Scan the entries below for the word "Strips", then copy each line that holds it.

── Data for analysis

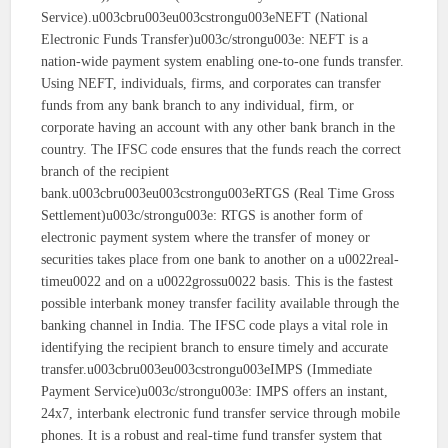
Service).u003cbru003eu003cstrongu003eNEFT (National
Electronic Funds Transfer)u003c/strongu003e: NEFT is a
nation-wide payment system enabling one-to-one funds transfer.
Using NEFT, individuals, firms, and corporates can transfer
funds from any bank branch to any individual, firm, or
corporate having an account with any other bank branch in the
country. The IFSC code ensures that the funds reach the correct
branch of the recipient
bank.u003cbru003eu003cstrongu003eRTGS (Real Time Gross
Settlement)u003c/strongu003e: RTGS is another form of
electronic payment system where the transfer of money or
securities takes place from one bank to another on a u0022real-
timeu0022 and on a u0022grossu0022 basis. This is the fastest
possible interbank money transfer facility available through the
banking channel in India. The IFSC code plays a vital role in
identifying the recipient branch to ensure timely and accurate
transfer.u003cbru003eu003cstrongu003eIMPS (Immediate
Payment Service)u003c/strongu003e: IMPS offers an instant,
24x7, interbank electronic fund transfer service through mobile
phones. It is a robust and real-time fund transfer system that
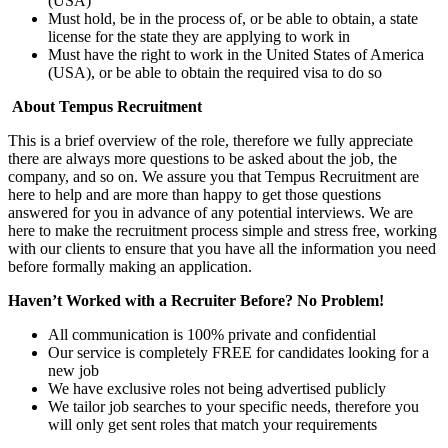
(USA)
Must hold, be in the process of, or be able to obtain, a state
license for the state they are applying to work in
Must have the right to work in the United States of America
(USA), or be able to obtain the required visa to do so
About Tempus Recruitment
This is a brief overview of the role, therefore we fully appreciate
there are always more questions to be asked about the job, the
company, and so on. We assure you that Tempus Recruitment are
here to help and are more than happy to get those questions
answered for you in advance of any potential interviews. We are
here to make the recruitment process simple and stress free, working
with our clients to ensure that you have all the information you need
before formally making an application.
Haven’t Worked with a Recruiter Before? No Problem!
All communication is 100% private and confidential
Our service is completely FREE for candidates looking for a
new job
We have exclusive roles not being advertised publicly
We tailor job searches to your specific needs, therefore you
will only get sent roles that match your requirements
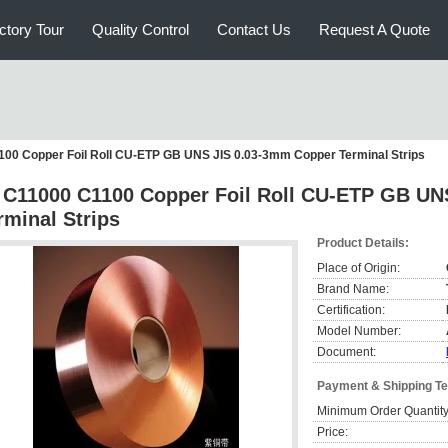
ctory Tour
Quality Control
Contact Us
Request A Quote
100 Copper Foil Roll CU-ETP GB UNS JIS 0.03-3mm Copper Terminal Strips
 C11000 C1100 Copper Foil Roll CU-ETP GB UN
rminal Strips
Product Details:
Place of Origin:
Brand Name:
Certification:
Model Number:
Document:
Payment & Shipping T
Minimum Order Quantity
Price:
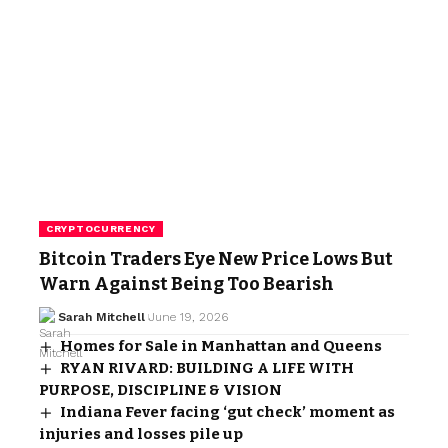
CRYPTOCURRENCY
Bitcoin Traders Eye New Price Lows But
Warn Against Being Too Bearish
Sarah Mitchell
June 19, 2026
Homes for Sale in Manhattan and Queens
RYAN RIVARD: BUILDING A LIFE WITH
PURPOSE, DISCIPLINE & VISION
Indiana Fever facing ‘gut check’ moment as
injuries and losses pile up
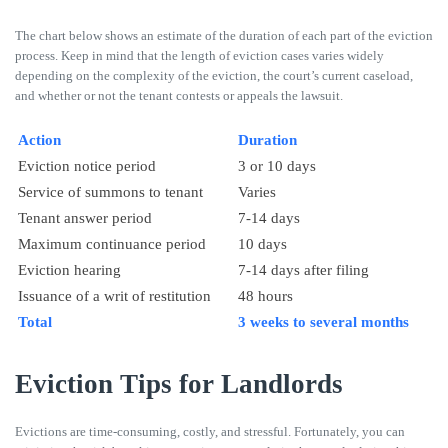
The chart below shows an estimate of the duration of each part of the eviction
process. Keep in mind that the length of eviction cases varies widely
depending on the complexity of the eviction, the court’s current caseload,
and whether or not the tenant contests or appeals the lawsuit.
Action
Duration
Eviction notice period
3 or 10 days
Service of summons to tenant
Varies
Tenant answer period
7-14 days
Maximum continuance period
10 days
Eviction hearing
7-14 days after filing
Issuance of a writ of restitution
48 hours
Total
3 weeks to several months
Eviction Tips for Landlords
Evictions are time-consuming, costly, and stressful. Fortunately, you can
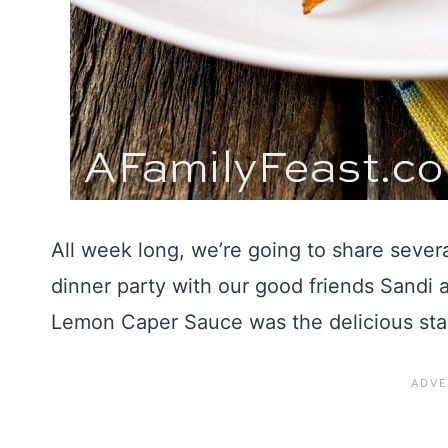
All week long, we’re going to share severa
dinner party with our good friends Sandi 
Lemon Caper Sauce was the delicious sta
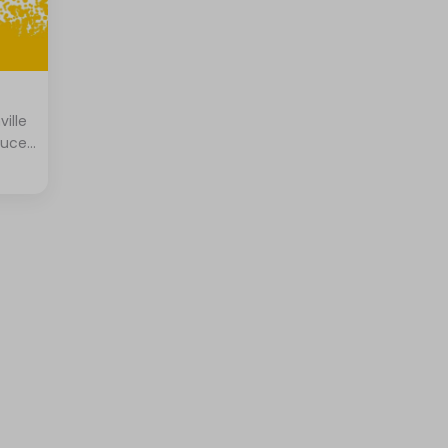
ville
tuce,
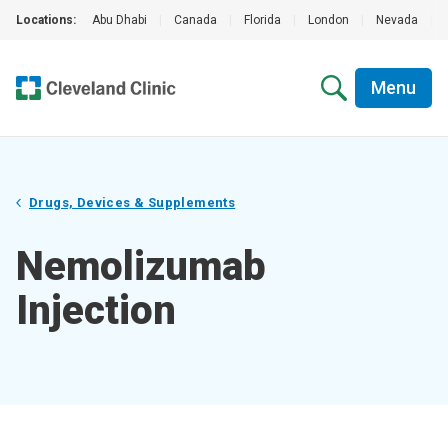
Locations:
Abu Dhabi
|
Canada
|
Florida
|
London
|
Nevada
|
Menu
Drugs, Devices & Supplements
Nemolizumab
Injection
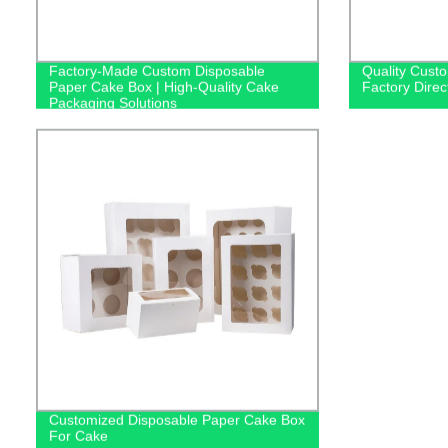
Factory-Made Custom Disposable
Quality Cust
Paper Cake Box | High-Quality Cake
Factory Direc
Packaging Solutions
Customized Disposable Paper Cake Box
For Cake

────

Output below:
100 Copper Foil Roll CU-ETP GB UNS JIS 0.03-3mm Copper Terminal Strips
rminal Strips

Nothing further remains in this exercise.